ENSEMBLE DE TÂCHES
**1)** D'après le texte fourni, pourquoi la majorité consentante soutient-elle le système politique, et à quelle condition renoncerait-elle à ses avantages ? Répondez en une à trois phrases.
**2)** Résumez le texte fourni en trois phrases.

:: TEXTE FOURNI

Automobilistes en manque d’options

En fait ce que les automobilistes ne réalisaient pas, c’est qu’ils n’étaient pas prisonniers des militants climatiques. Ils étaient en fait prisonniers d’une habitude qu’ils doivent abandonner, et du manque d’option pour le transport et le travail que notre société de l’automobile offre aux citoyens. Le message de la campagne mondiale est simple : nous devons repenser l’organisation du travail, et de notre société. Pas dans cent ans, pas dans dix ans ; mais maintenant, dans les prochains mois ou les prochaines années. Nous prenons immédiatement les moyens du changement, autrement nous en subirons de plus en plus douloureusement les conséquences. Le changement doit advenir et il faut en prendre conscience maintenant !

Heureusement, dans l’histoire de l’humanité, les grands changements sociaux ont tous été imposés par de nouvelles conjonctures techniques, environnementales, économiques ou sociales ; et de puissants mouvements populaires qui ont profondément perturbés l’ordre établis. Nous y sommes !

On a suggéré aux militants de prendre d’autres stratégies, sujettes à interpeller les citoyens réfractaires au changement. On a proposé d’influencer des industriels et gens d’affaire de renom en faveur de la lutte climatique. On aussi suggéré que les militants ne se mettent pas à dos la masse silencieuse, qu’ils ne perturbent pas ; mais inspirent la responsabilité parentale entre autre. Derrière toutes ces suggestions, il y a une pernicieuse prémisse. On présuppose que les gens changeront leurs habitudes suite à la suggestion de personnes qu’elles jugent crédibles, et par la simple éducation au sens des responsabilités et aux options alternatives. Malheureusement ce travail se fait depuis des décennies au Québec via les groupes environnementaux, et ça ne fonctionne de toutes évidences pas !

Politique du statut quo !

On doit comprendre que les systèmes politiques évoluent en fonction de se maintenir, de favoriser le statut quo. Ils sont souvent le résultat d’un compromis entre divers détenteurs de pouvoir social (aristocratie et institutions corporatistes), économique et politique. On vise essentiellement à convaincre une majorité de bénéficiaires du système de le soutenir. La majorité consentante tire avantage du système, et ne cèdera ses minces avantages que sous une certaine contrainte. Pour les militants la question devient la suivante : Quelles forces de contrainte devons-nous appliquer ? Comment mettre ce système et les citoyens pour initier un changement ? Créer les conditions pour une non-coopération active à un système qui les condamne ?

::::
:: DONNÉES

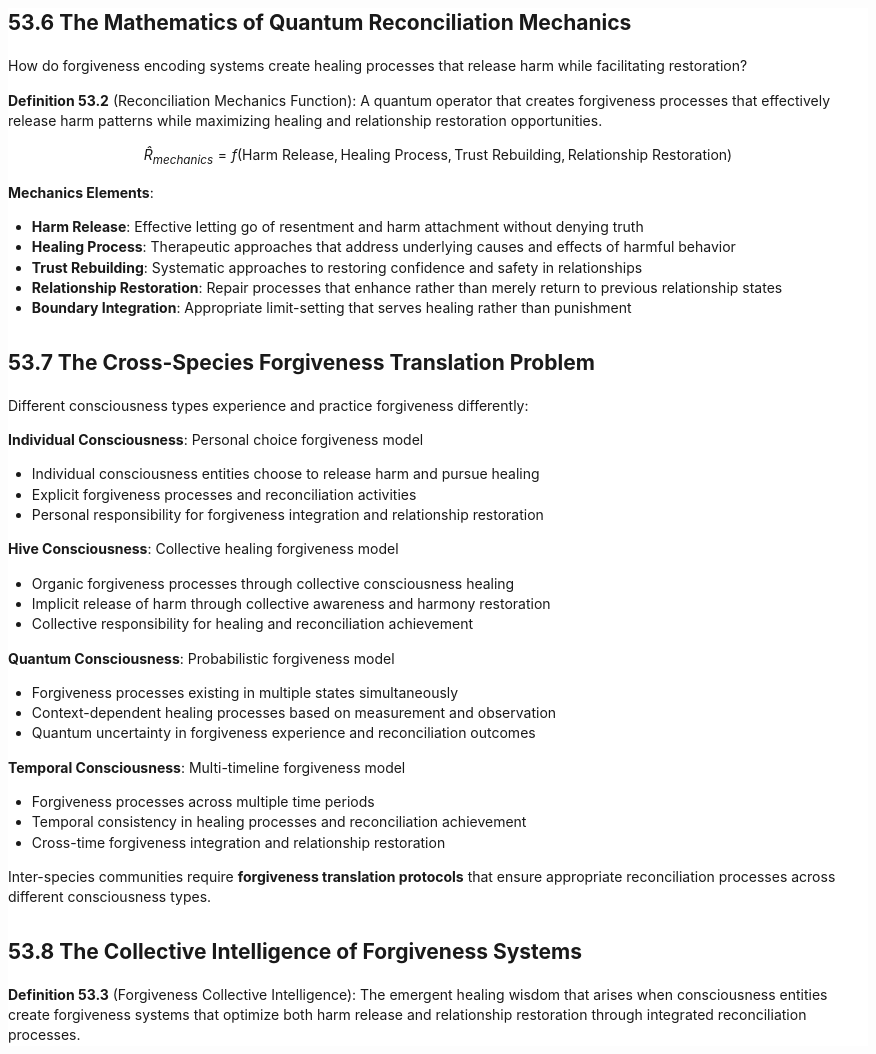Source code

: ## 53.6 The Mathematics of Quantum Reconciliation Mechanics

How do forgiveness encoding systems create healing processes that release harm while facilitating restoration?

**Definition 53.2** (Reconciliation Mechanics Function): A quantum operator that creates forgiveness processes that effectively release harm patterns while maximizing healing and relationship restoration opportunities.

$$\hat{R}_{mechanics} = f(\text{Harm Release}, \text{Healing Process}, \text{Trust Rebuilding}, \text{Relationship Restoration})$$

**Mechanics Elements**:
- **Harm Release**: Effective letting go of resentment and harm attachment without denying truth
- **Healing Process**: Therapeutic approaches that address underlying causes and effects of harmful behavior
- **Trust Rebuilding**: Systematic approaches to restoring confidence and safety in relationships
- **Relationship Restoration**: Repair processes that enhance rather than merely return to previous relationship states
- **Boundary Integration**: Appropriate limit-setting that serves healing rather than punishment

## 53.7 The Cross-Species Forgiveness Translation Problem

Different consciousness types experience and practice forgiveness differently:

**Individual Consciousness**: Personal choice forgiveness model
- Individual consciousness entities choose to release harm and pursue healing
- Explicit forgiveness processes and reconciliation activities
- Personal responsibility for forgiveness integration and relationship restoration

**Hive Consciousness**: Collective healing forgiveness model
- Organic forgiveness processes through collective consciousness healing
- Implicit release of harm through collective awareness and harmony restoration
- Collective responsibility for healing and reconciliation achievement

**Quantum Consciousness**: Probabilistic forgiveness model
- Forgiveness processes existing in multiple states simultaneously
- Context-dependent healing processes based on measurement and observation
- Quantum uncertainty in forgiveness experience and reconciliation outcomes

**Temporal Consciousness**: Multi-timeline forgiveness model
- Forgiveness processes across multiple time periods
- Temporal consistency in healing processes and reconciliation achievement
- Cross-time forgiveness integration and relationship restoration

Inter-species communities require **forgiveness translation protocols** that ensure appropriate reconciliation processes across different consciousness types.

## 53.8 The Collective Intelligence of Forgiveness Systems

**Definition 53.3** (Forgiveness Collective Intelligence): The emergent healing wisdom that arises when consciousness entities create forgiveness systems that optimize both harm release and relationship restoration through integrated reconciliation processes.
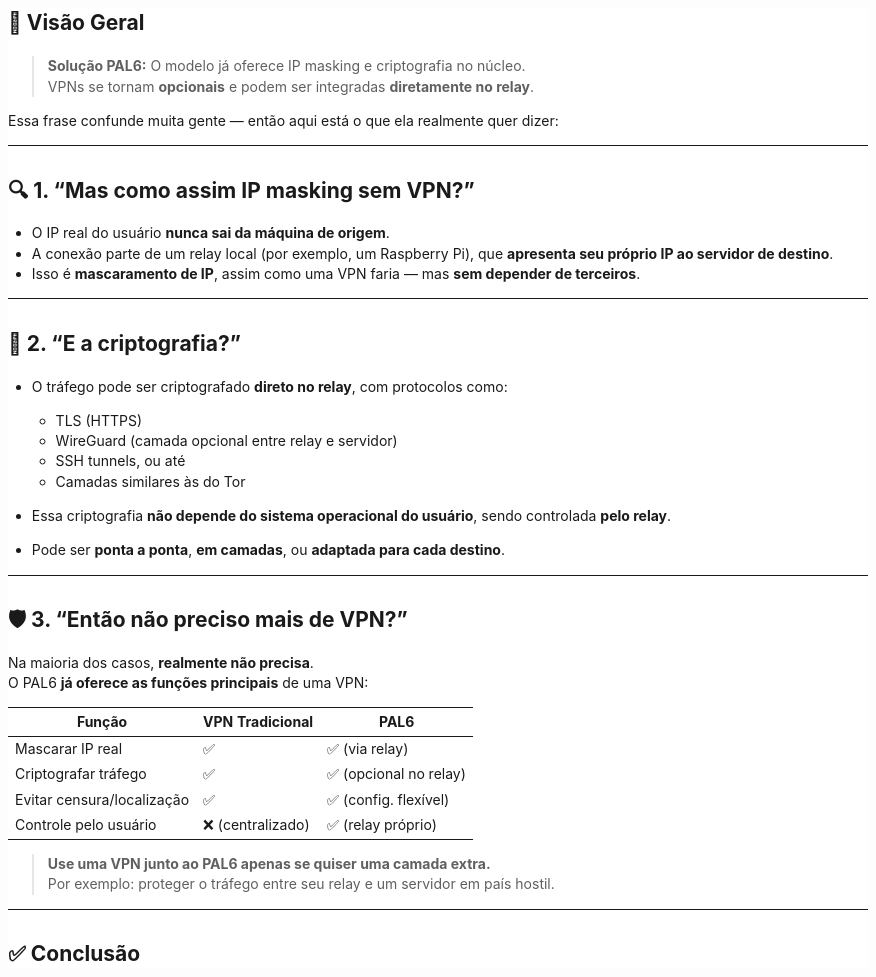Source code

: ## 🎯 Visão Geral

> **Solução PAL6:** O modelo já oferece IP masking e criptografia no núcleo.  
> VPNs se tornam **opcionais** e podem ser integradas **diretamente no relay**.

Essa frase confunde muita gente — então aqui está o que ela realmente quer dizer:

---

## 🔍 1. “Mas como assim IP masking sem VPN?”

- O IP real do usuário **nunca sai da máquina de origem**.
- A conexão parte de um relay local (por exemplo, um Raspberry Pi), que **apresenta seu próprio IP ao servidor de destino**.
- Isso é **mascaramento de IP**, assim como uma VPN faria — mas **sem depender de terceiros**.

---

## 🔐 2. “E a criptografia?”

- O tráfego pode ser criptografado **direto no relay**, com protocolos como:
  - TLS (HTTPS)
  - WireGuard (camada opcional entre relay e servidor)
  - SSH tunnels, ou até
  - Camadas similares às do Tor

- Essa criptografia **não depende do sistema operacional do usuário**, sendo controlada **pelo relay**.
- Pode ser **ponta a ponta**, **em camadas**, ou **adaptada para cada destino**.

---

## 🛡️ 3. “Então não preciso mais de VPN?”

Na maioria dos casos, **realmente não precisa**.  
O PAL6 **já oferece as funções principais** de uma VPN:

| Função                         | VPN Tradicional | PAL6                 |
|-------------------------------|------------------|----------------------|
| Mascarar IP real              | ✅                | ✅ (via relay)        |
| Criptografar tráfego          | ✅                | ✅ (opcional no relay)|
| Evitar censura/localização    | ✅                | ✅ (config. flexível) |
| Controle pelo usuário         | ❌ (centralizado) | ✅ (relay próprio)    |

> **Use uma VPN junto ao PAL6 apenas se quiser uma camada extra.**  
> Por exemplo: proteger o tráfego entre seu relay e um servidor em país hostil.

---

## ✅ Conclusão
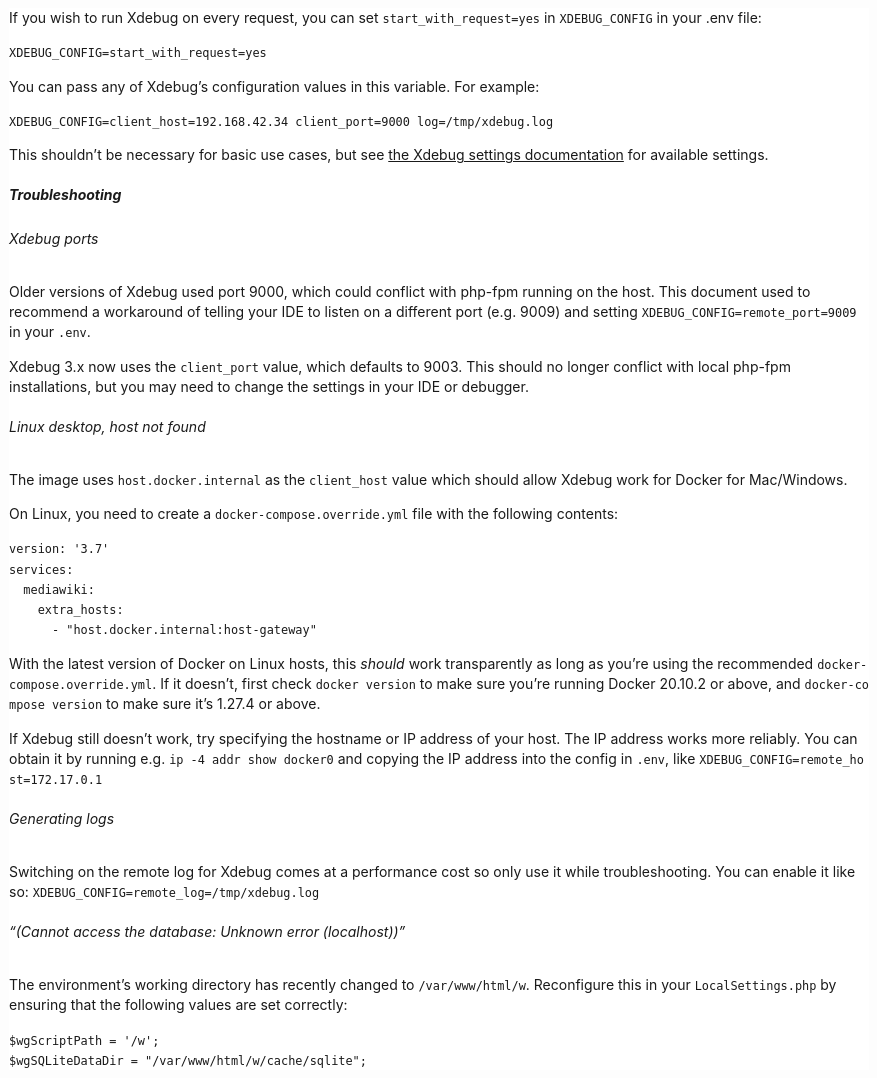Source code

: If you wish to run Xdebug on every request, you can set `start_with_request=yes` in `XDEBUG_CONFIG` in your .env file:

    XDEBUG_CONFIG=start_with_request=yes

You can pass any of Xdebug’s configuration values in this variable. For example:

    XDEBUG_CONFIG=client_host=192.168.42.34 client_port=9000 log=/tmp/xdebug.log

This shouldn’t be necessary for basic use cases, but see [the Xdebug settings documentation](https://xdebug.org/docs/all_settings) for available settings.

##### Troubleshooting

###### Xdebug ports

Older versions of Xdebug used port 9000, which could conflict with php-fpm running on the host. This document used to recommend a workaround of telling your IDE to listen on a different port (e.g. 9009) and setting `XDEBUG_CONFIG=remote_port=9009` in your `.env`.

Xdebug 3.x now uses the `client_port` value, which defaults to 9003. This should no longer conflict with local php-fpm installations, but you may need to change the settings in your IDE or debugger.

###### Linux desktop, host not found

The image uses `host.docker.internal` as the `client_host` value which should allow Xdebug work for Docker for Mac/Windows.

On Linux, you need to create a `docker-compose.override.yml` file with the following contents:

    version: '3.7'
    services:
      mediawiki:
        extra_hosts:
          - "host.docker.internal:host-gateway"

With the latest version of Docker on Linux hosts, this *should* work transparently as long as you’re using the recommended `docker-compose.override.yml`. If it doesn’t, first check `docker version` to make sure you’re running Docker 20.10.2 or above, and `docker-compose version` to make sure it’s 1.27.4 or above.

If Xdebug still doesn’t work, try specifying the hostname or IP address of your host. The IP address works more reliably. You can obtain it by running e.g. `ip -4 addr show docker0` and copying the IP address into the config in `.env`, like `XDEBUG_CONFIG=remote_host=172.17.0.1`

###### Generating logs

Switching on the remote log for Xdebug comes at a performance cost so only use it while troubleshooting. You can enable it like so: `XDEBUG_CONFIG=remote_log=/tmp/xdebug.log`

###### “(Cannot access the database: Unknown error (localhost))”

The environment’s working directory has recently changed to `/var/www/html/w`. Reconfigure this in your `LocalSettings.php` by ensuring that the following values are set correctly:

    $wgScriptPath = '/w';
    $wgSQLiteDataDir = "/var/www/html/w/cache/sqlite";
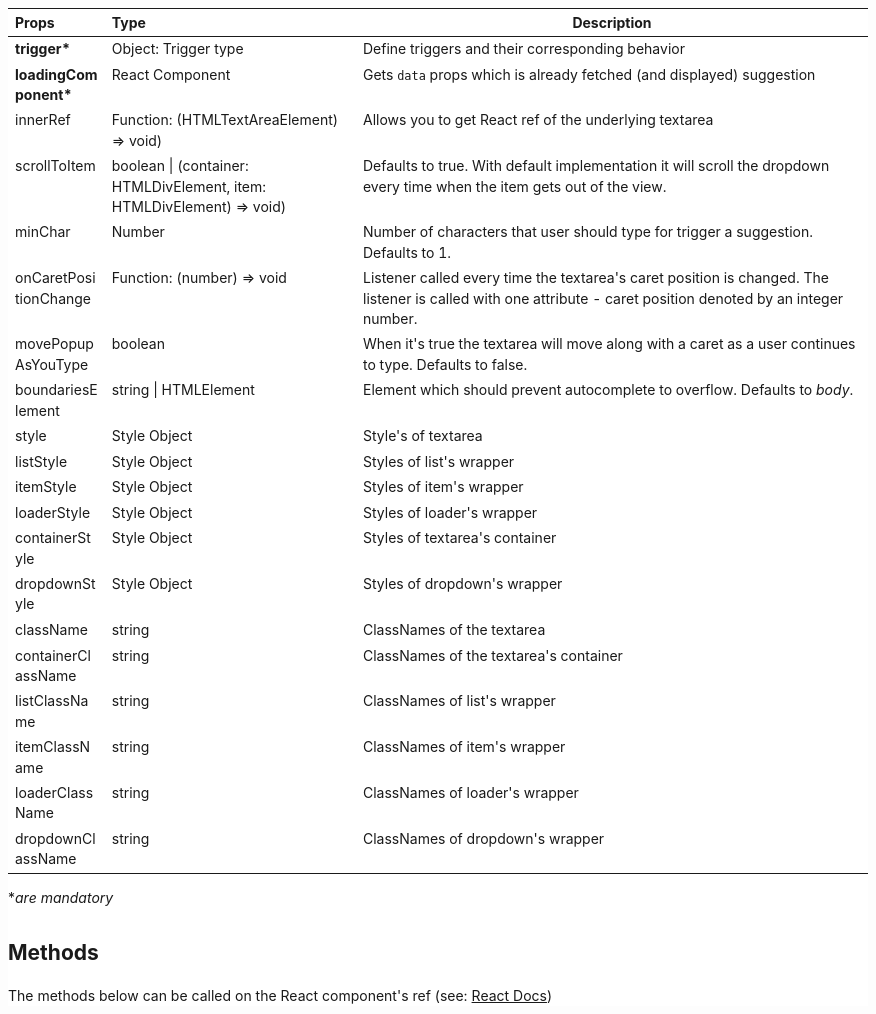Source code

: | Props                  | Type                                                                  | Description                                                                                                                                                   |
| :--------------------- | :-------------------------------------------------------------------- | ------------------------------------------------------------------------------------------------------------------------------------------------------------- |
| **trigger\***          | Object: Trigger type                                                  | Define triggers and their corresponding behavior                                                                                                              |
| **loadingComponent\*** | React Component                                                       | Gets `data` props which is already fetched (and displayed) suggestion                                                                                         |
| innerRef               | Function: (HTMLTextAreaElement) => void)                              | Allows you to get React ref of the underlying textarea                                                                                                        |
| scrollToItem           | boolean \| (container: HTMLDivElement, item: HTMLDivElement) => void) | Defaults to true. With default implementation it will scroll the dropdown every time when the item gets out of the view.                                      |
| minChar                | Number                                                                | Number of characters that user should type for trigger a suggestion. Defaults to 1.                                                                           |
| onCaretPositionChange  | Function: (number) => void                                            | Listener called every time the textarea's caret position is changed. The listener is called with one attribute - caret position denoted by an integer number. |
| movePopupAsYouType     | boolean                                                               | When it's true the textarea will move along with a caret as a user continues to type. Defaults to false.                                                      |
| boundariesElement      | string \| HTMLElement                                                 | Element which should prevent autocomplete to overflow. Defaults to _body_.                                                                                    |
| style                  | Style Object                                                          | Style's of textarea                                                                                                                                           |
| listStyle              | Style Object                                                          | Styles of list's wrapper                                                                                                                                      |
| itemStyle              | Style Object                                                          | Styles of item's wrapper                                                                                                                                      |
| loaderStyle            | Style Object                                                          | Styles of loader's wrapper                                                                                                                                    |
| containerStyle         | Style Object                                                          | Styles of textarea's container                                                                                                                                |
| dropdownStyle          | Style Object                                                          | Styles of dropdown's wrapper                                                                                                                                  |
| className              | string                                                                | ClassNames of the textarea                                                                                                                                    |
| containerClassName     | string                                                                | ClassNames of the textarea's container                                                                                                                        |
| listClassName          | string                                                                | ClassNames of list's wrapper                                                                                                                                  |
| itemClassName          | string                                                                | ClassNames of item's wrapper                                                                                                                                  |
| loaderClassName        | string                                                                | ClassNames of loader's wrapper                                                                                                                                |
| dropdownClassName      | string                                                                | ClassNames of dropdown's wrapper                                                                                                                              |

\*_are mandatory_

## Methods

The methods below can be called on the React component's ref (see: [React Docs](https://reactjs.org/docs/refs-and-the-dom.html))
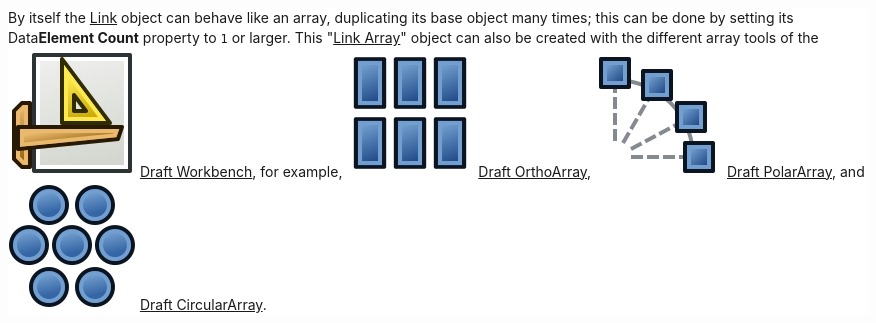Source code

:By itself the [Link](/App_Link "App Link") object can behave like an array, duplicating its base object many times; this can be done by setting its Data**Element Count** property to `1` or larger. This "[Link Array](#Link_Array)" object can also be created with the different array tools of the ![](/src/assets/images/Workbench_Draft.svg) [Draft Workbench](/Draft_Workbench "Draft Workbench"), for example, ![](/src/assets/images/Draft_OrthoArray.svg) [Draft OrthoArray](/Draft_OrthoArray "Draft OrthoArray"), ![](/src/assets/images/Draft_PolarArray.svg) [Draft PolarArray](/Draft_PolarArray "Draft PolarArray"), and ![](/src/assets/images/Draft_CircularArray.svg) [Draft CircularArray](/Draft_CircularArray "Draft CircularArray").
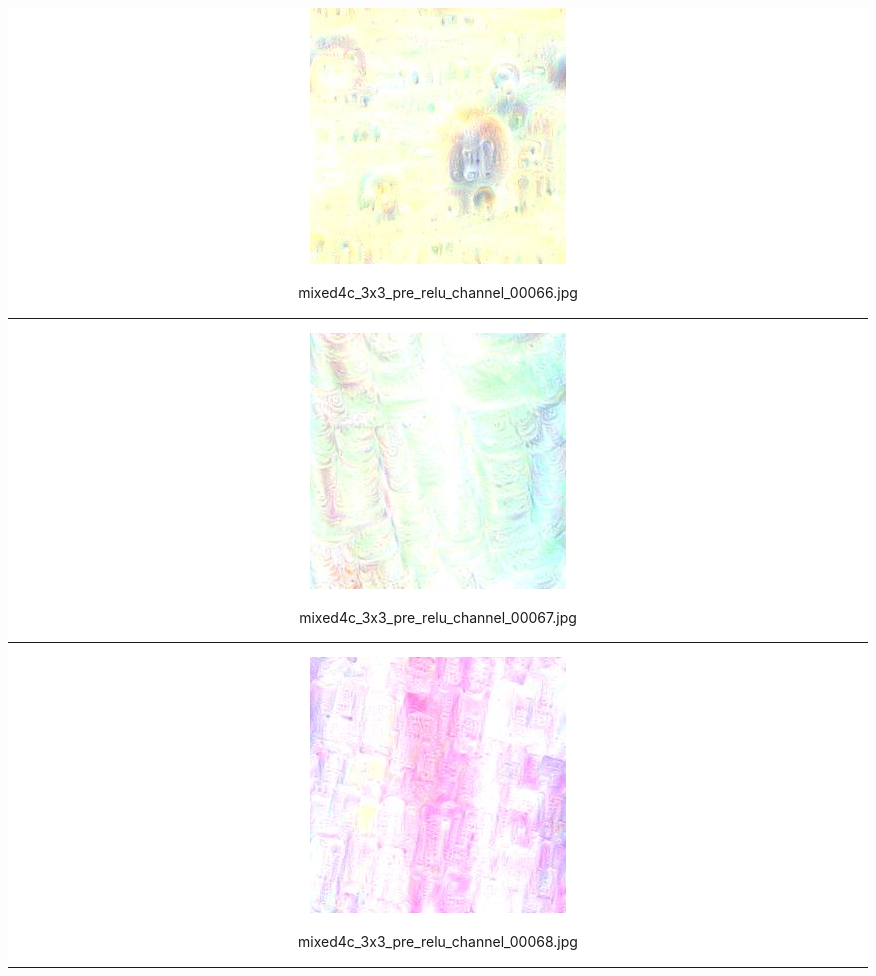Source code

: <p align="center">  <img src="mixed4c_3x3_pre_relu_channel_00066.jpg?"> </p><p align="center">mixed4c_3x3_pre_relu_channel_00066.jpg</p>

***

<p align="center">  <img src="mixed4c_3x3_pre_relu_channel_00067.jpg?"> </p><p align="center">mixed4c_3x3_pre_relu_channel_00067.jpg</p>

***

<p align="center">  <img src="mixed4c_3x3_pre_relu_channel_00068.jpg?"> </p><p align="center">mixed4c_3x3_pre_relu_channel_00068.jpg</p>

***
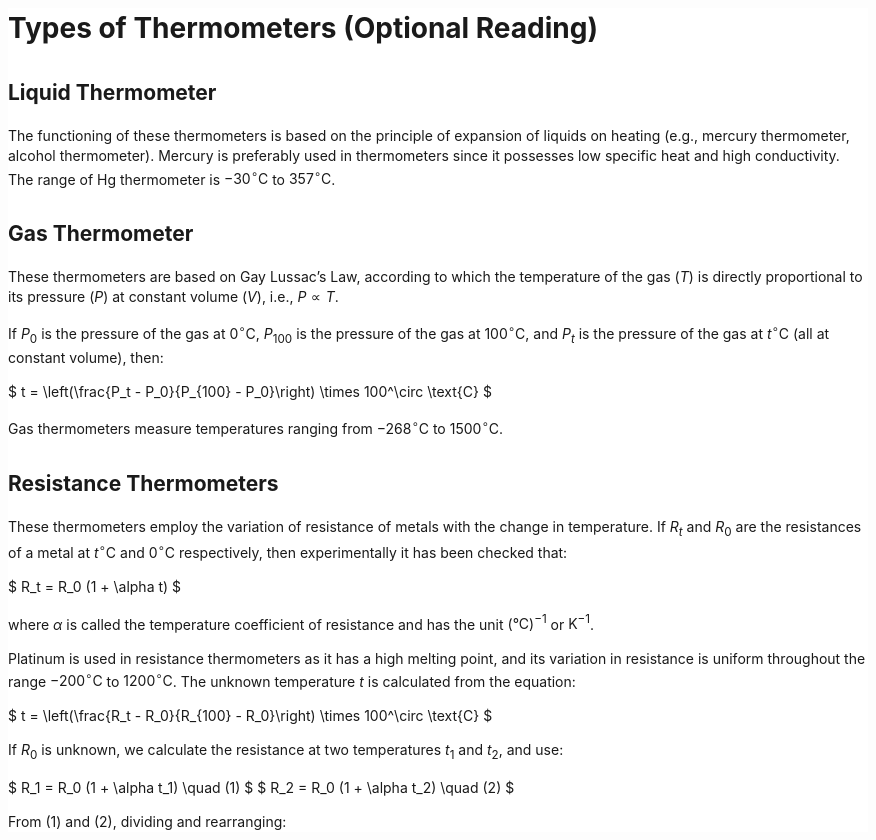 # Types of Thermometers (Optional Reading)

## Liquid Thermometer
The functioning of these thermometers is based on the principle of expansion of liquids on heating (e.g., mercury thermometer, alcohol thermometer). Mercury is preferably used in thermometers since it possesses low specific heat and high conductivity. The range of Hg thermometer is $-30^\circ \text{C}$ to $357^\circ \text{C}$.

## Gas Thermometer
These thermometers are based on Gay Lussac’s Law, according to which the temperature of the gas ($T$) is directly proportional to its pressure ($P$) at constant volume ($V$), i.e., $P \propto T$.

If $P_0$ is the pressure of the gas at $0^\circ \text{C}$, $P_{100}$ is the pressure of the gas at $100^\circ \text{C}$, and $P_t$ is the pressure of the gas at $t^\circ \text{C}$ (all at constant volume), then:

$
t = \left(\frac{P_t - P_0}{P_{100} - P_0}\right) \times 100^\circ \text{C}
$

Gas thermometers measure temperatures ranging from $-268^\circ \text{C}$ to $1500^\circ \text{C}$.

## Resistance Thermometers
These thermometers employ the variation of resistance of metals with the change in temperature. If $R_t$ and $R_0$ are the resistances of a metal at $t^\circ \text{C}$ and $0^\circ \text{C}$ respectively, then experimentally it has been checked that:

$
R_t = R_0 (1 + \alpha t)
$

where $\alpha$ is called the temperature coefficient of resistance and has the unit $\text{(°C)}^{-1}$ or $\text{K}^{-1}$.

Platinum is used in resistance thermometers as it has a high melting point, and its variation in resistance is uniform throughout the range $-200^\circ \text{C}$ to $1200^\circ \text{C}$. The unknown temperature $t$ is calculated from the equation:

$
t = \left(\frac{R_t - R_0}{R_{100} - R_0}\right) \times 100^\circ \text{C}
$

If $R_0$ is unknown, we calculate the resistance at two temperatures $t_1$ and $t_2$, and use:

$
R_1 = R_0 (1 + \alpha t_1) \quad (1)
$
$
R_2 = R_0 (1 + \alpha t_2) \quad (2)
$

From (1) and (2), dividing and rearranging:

::::

RÉPONSES ATTENDUES
**1)** La majorité consentante soutient le système parce qu'elle en tire avantage. Elle ne cédera ses minces avantages que sous une certaine contrainte.

**2)** Les automobilistes sont prisonniers d'une habitude et du manque d'options de transport et de travail, et il faut repenser dès maintenant l'organisation du travail et de la société. Les stratégies proposées aux militants reposent sur l'idée que les gens changeront sous l'influence de personnes crédibles et par l'éducation, mais ce travail est mené depuis des décennies au Québec sans résultat. Comme les systèmes politiques cherchent à se maintenir et que la majorité ne renonce à ses avantages que sous contrainte, les militants doivent se demander quelles forces de contrainte appliquer.